** Document **

FINANCE ACT 2015

The Finance Bill 2015 has been gazetted as the Finance Act 2015 (Act 773) on 30 December 2015. There are two material changes as highlighted in the table below. There are also minor changes in the wording of a few proposals mainly on grammar.

Budget Proposal Finance Bill 2015 Finance Act 2015
Submission of Form E by way of an electronic medium or electronic transmission Effective: Year of Assessment (YA) 2016 Effective: For the year ending 31 December 2016 and subsequent years
Submission of Forms CP204 and CP204A by way of an electronic medium or electronic transmission Effective: YA 2016 Effective: YA 2018 and subsequent YAs

DEFERMENT OF IMPLEMENTATION OF INCOME TAX (THIN CAPITALISATION) RULES TO 31 DECEMBER 2017

The Ministry of Finance (MOF) has recently issued a letter to inform that the implementation of the Income Tax (Thin Capitalisation) Rules is further deferred until 31 December 2017 and will be effective from 1 January 2018. Previously, it was due to be implemented on 1 January 2016.

GAZETTE ORDER

Loans Guarantee (Bodies Corporate) (Remission of Tax and Stamp Duty) (No. 4) Order 2015 [P.U.(A) 278/2015]

P.U.(A) 278/2015 provides that any tax and stamp duty payable under the Income Tax Act 1967 (ITA) and Stamp Act 1949 respectively shall be remitted in full in respect of any agreement, note, instrument or document in relation to the Sukuk Murabahah Programme (i.e. Islamic Medium Term Notes Programme of RM5 billion in nominal value), Sukuk Murabahah issued by the Prasarana Malaysia Berhad or in relation to the guarantee provided or to be provided by the Government.

Data items:
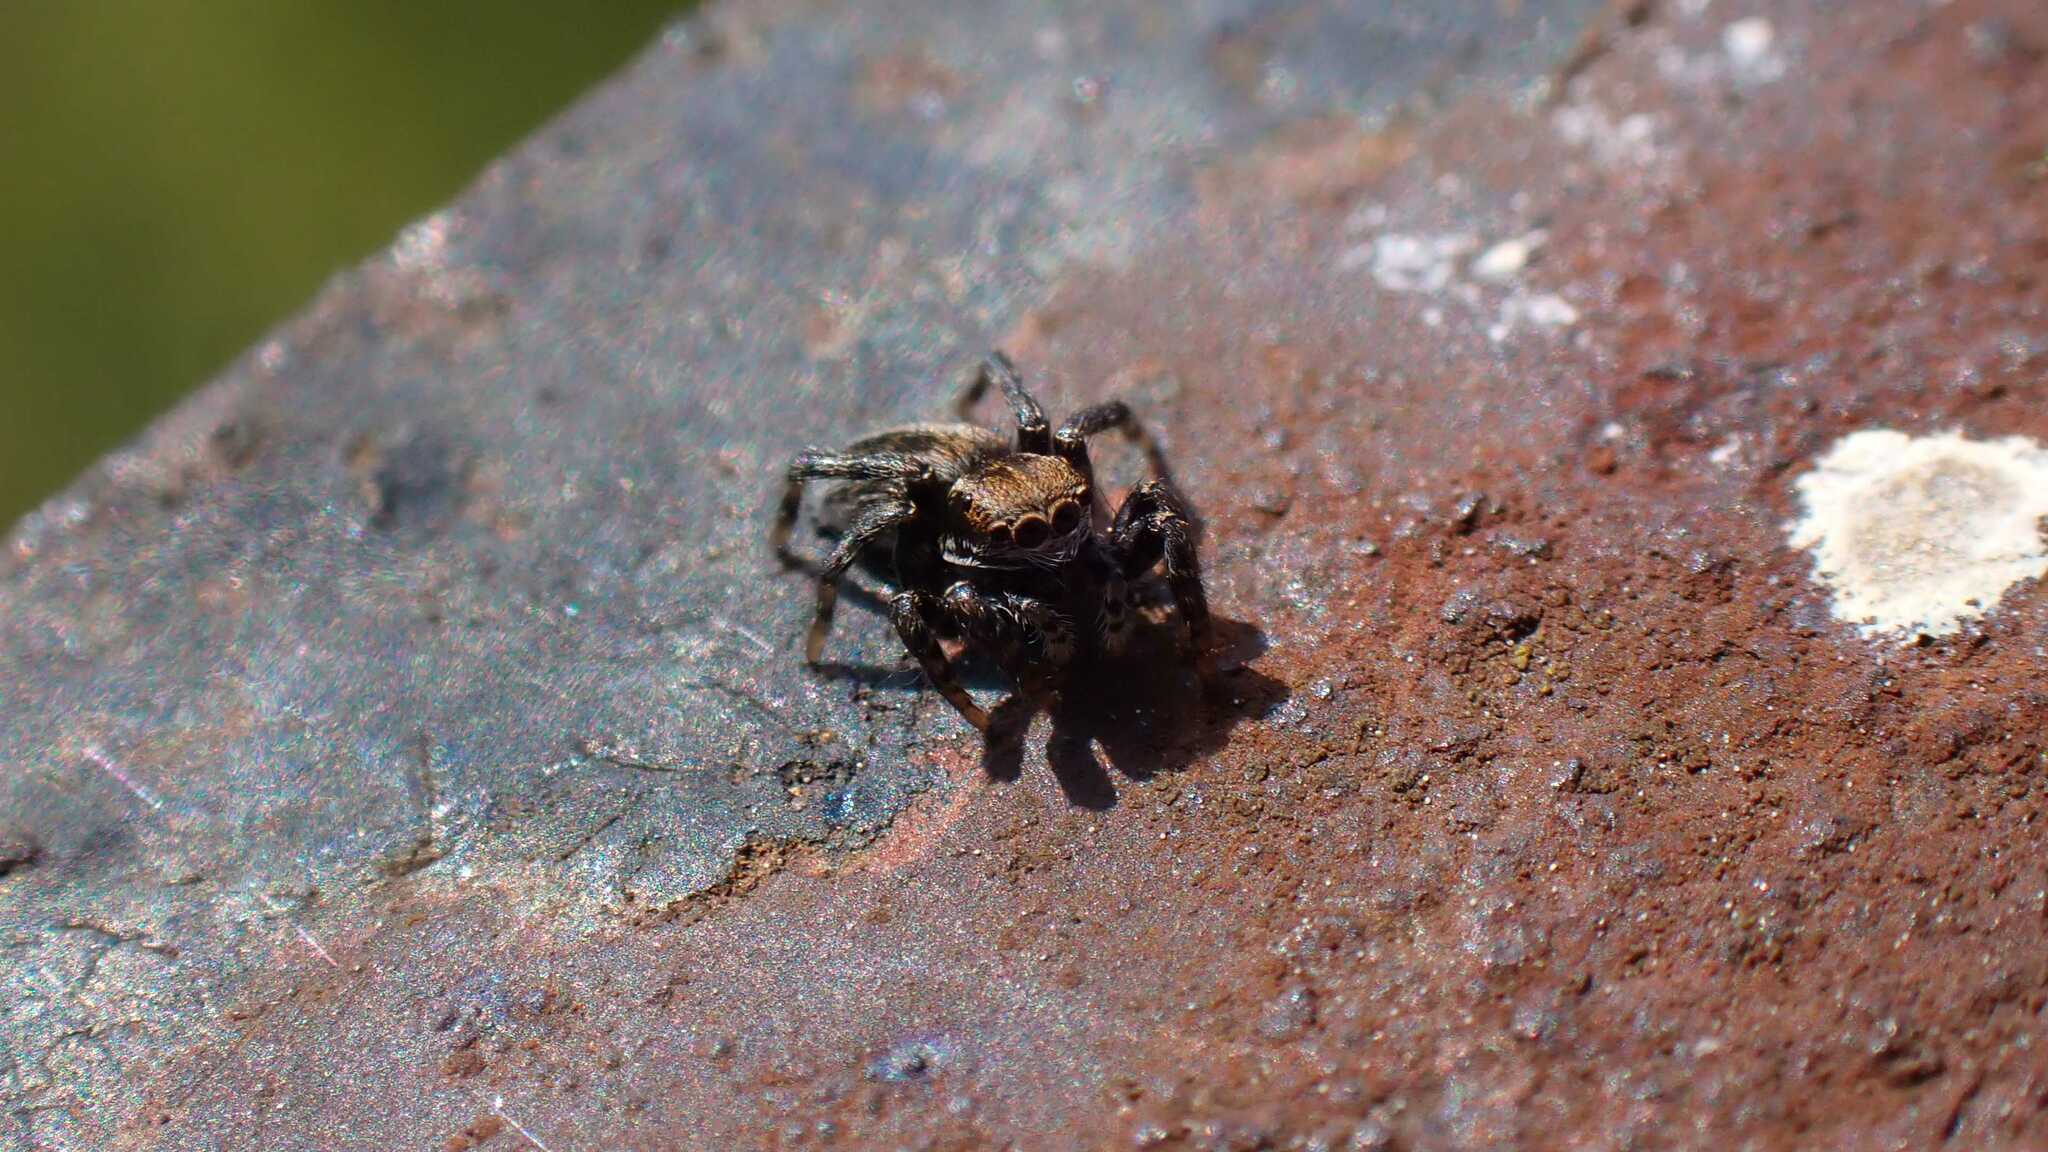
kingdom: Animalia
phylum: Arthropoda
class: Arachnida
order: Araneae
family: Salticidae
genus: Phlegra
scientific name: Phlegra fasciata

--

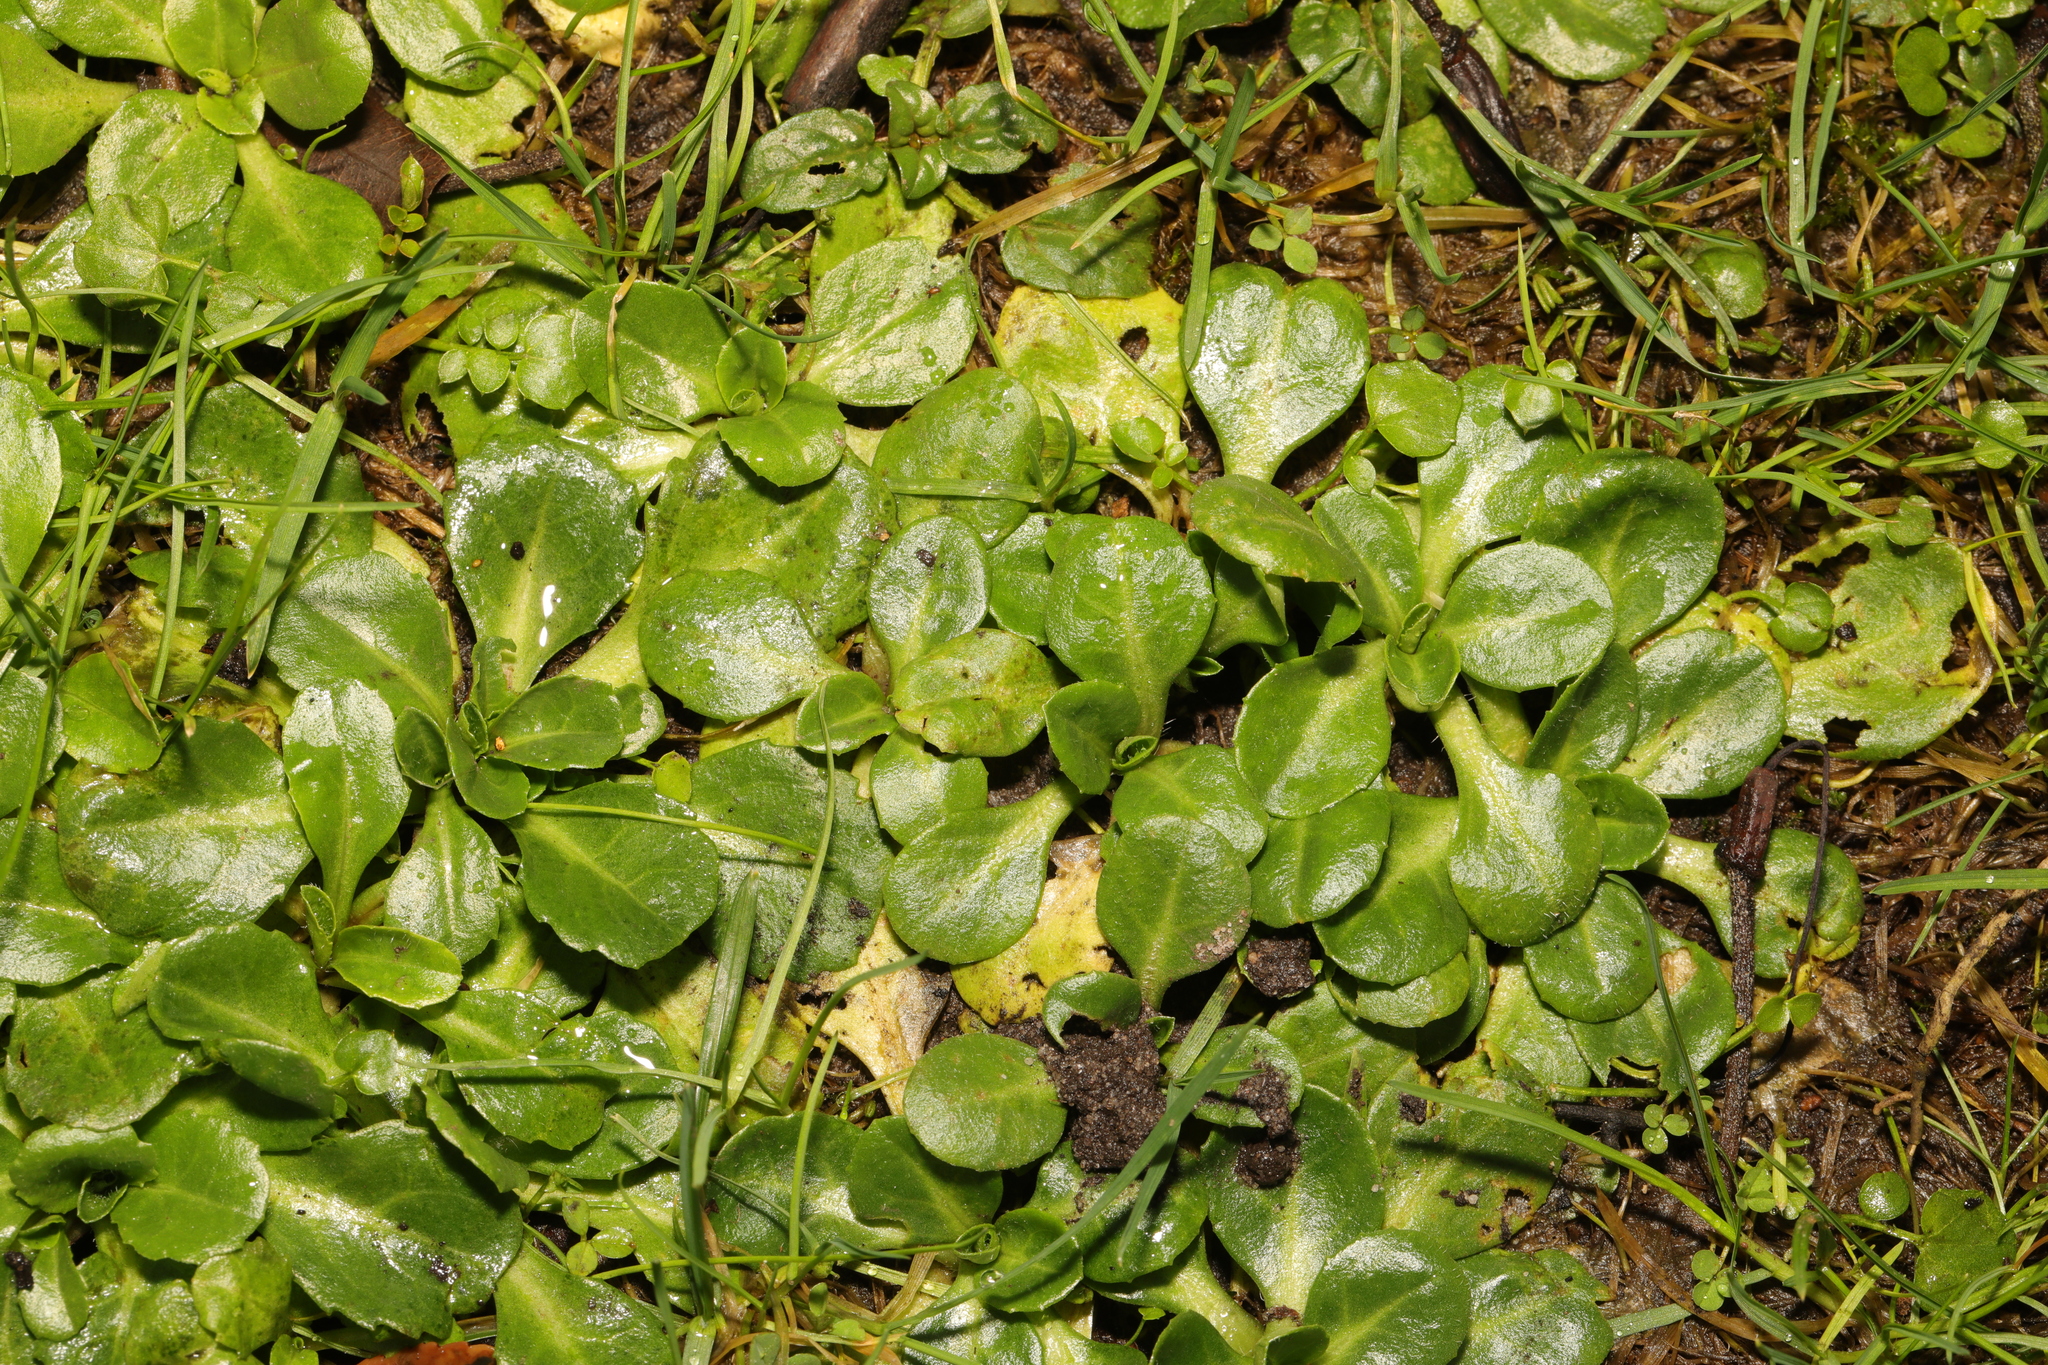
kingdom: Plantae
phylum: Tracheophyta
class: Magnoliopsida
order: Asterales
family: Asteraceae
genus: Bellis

...

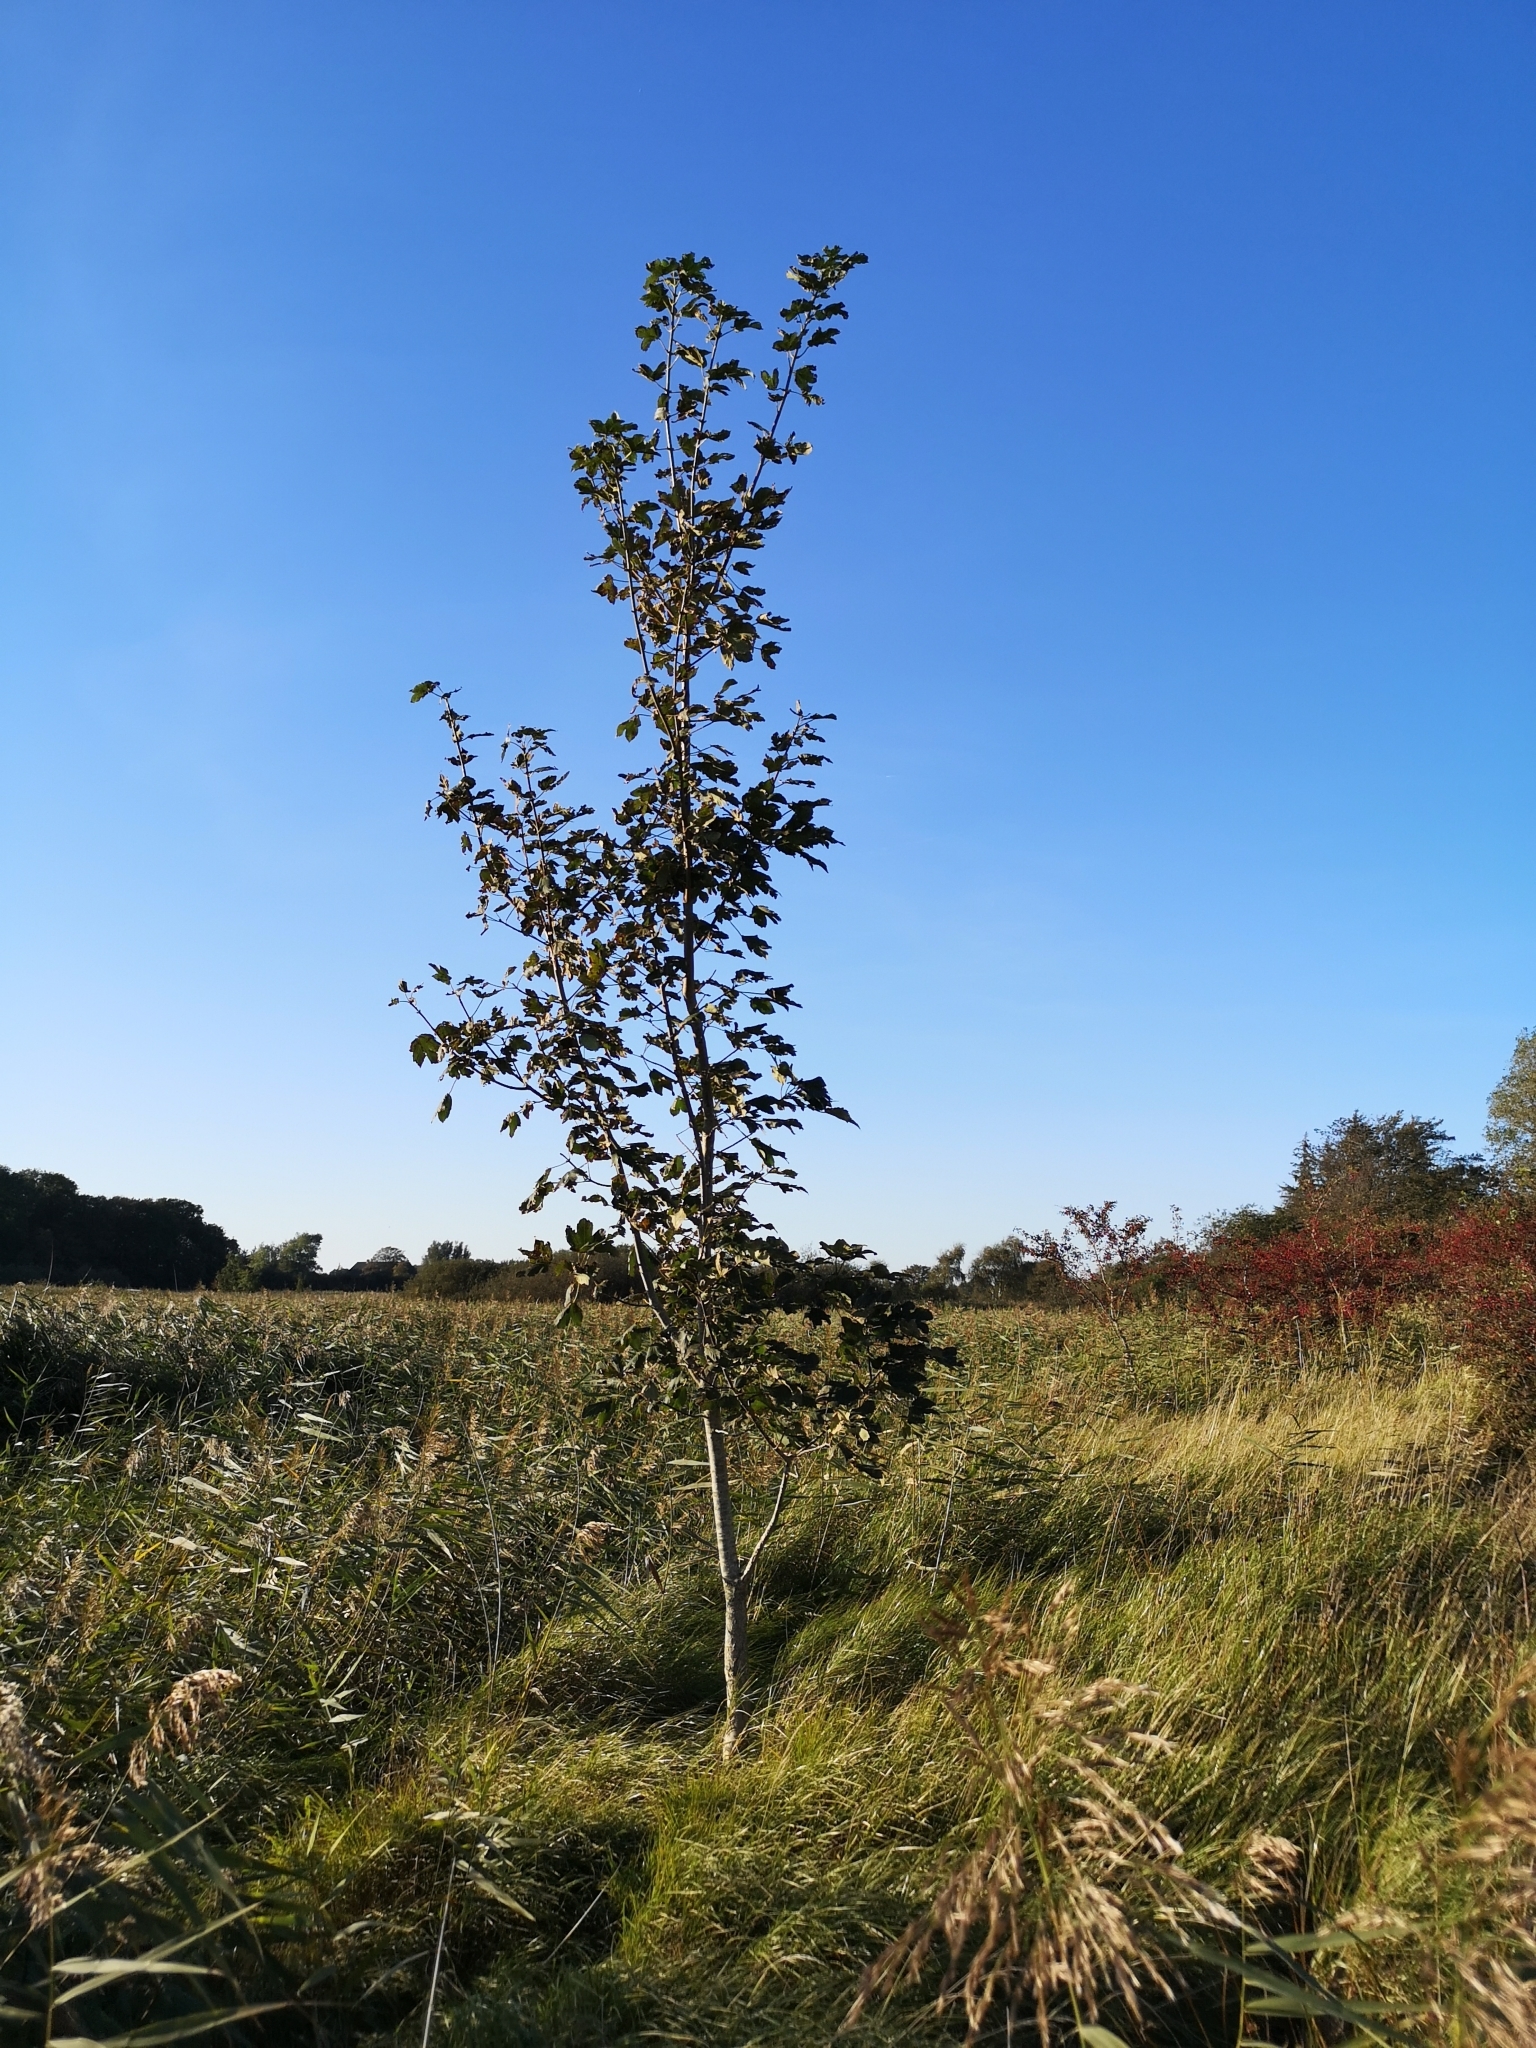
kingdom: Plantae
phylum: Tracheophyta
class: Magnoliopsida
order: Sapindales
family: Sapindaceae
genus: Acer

** Tasks **
**A)** Set down the part of the tax update that runs from "DEFERMENT OF IMPLEMENTATION" down to "1 January 2016.", copied word for word.
**B)** Answer these questions from the tax update:
(i) What Act number was the Finance Act 2015 gazetted under?
(ii) From what date will the Income Tax (Thin Capitalisation) Rules take effect?
(iii) What is the nominal value of the Sukuk Murabahah Programme?
**C)** Extend the tax update on the Finance Act 2015 past its final sentence.
The data items play no part in this work.

** Expected outputs **
**A)**
DEFERMENT OF IMPLEMENTATION OF INCOME TAX (THIN CAPITALISATION) RULES TO 31 DECEMBER 2017

The Ministry of Finance (MOF) has recently issued a letter to inform that the implementation of the Income Tax (Thin Capitalisation) Rules is further deferred until 31 December 2017 and will be effective from 1 January 2018. Previously, it was due to be implemented on 1 January 2016.

**B)**
(i) Act 773
(ii) 1 January 2018
(iii) RM5 billion

**C)**
TAX COLLECTION FRAMEWORK (AMENDMENT 1/2015)

The Inland Revenue Board (IRB) has recently uploaded the Tax Collection Framework (Amendment 1/2015) on its website. Three amendments have been made as highlighted below:

Reference Remarks
Paragraph 2.3.2(d) Before amendment:

A company with paid-up capital not exceeding RM2.5 million in the first year of commencement of operation is not required to submit CP204 in the first year, but it is required to state the tax estimate within two years from the date of commencement of operation.

After amendment:

A company with paid-up capital not exceeding RM2.5 million in the first year of commencement of operation is required to submit CP204, but it is not required to state the tax estimates for the first two years from the date of commencement of operation.

[Note: The above shall not apply to a company that fall within the non-application provision under Section 107C(4B) where its related company is defined to have a paid up capital in respect of ordinary shares of more than RM2.5 million at the beginning of the basis period for a year of assessment.]
Paragraph 2.3.2(e) Before amendment:

A company, trust body, co-operative society or limited liability partnership which first commences operation is required to furnish its tax estimate within three months from the date of commencement of operations.

After amendment:

A company, trust body, co-operative society or limited liability partnership, other than a company to which Section 107C(4A) applies, which first commences operation is required to furnish its tax estimate within three months from the date of commencement of operations.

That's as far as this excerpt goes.